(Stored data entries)
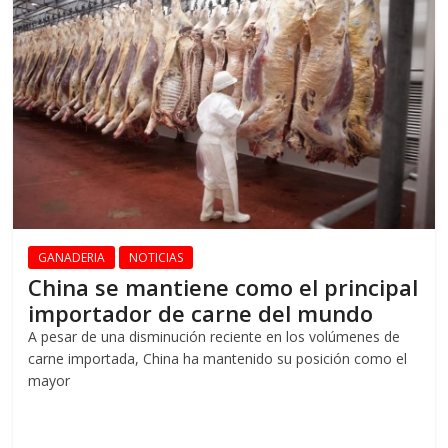
GANADERIA
NOTICIAS
China se mantiene como el principal
importador de carne del mundo
A pesar de una disminución reciente en los volúmenes de
carne importada, China ha mantenido su posición como el
mayor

WHAT YOU WILL DO
Using the entries, state how many of their lines hold "China"; give the number and no more.

WRITTEN RESPONSE
2